OX Blog

Locking in your data…how about the Future?!

Written by Chris Latterell | Jul 4, 2013

As an American, I am always excited about this time of year as my country’s birthday examines the blood, sweat and years (now some 237 of them officially) it took to get this far. The future that my forefathers fought for seemed bleak back then, but their unified vision and collective past reminded them what the absence of freedom was like. Today, freedom—even in its more luxurious form of hamburgers, Chevrolet pick-up trucks and good old fashioned apple pie—remains sacred as ever even as individual rights seem to be legislated into oblivion the more “advanced” we become as a society.

Back in the day, the Constitution took less than 100 hundred days to draft a position where we together, stood as Americans to say: no compromise.
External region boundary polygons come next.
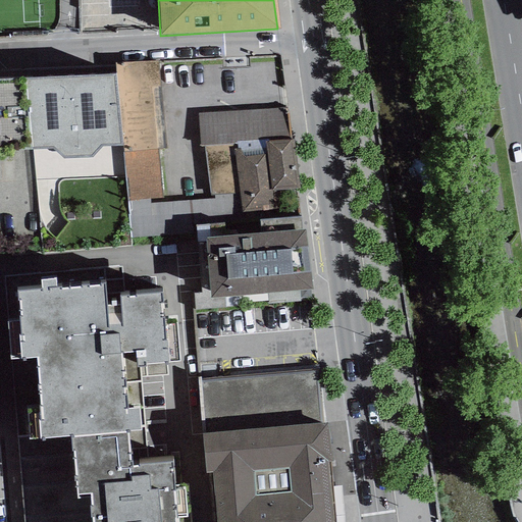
[(101,148),(122,145),(116,74),(24,80),(31,150),(52,148),(64,159),(92,158),(101,148)]
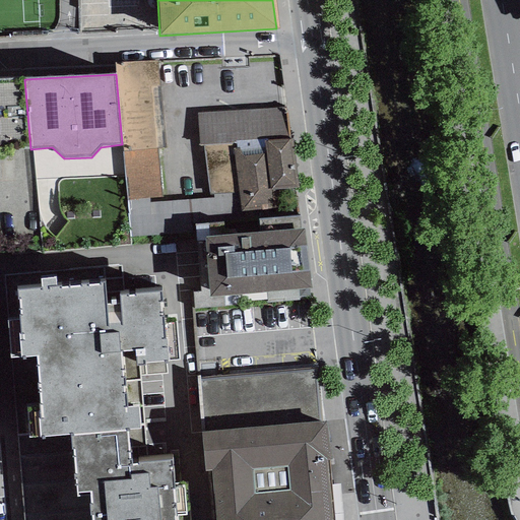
[(24,79),(0,79),(0,256),(40,254),(30,149),(24,79)]
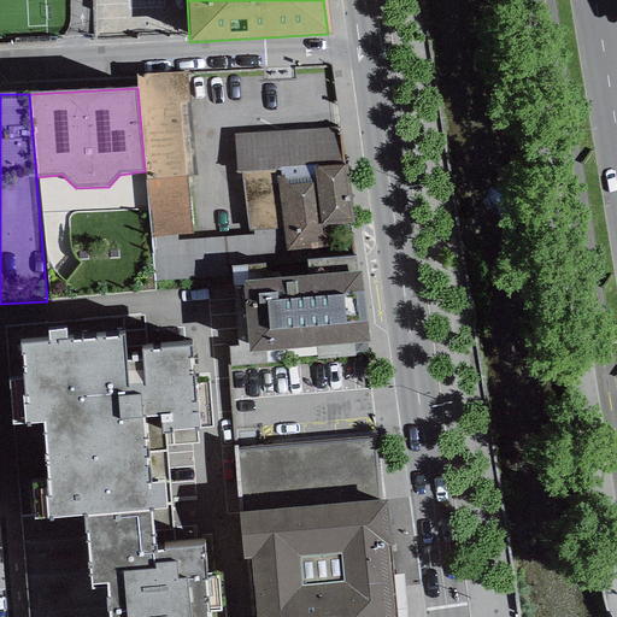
[(340,127),(234,135),(236,171),(242,171),(247,229),(285,227),(287,251),(322,247),(321,225),(353,223),(348,164),(344,165),(340,127)]
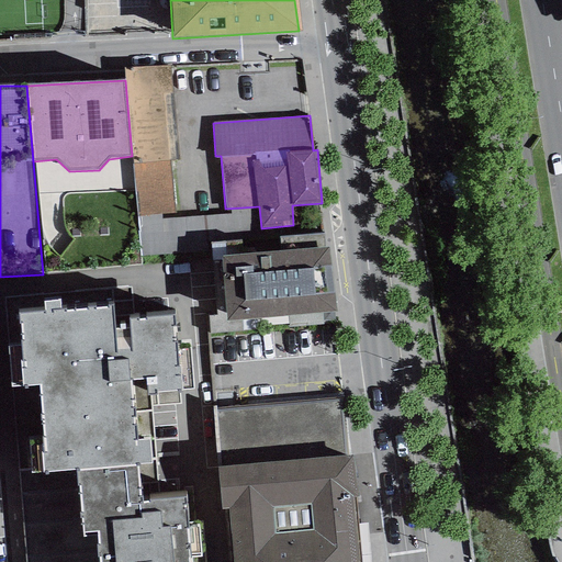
[(170,161),(132,165),(137,216),(175,213),(170,161)]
Today, it took less than a few to realize that without transparent and real checks and balances, without oversight over those who make our laws, leadership is still: simply human (and incredibly hard). There seems more time spent documenting a future where SOPA and PIPA could rule the internet to irrelevancy… a future where my data, my memories and ideas belong to others to sell-away to the highest bidder (government or advertiser). Between the PRISM scandal and responses like Restore the Fourth, one can see that the battle for freedom doesn’t lay in the balance of security and civil rights, it lays in the fundamental right that each individual owns everything they create. Personal responsibility down to the 1st and last word. That is what the 4400 words in the Constitution tell me to be the time-tested truth.

Happy Birthday, America; and remember: it’s called Independence Day for a reason (still). Let’s make the ‘Big Ooohhhh, ahhhh’ count, keeping in mind what it took to get this far. The world is watching.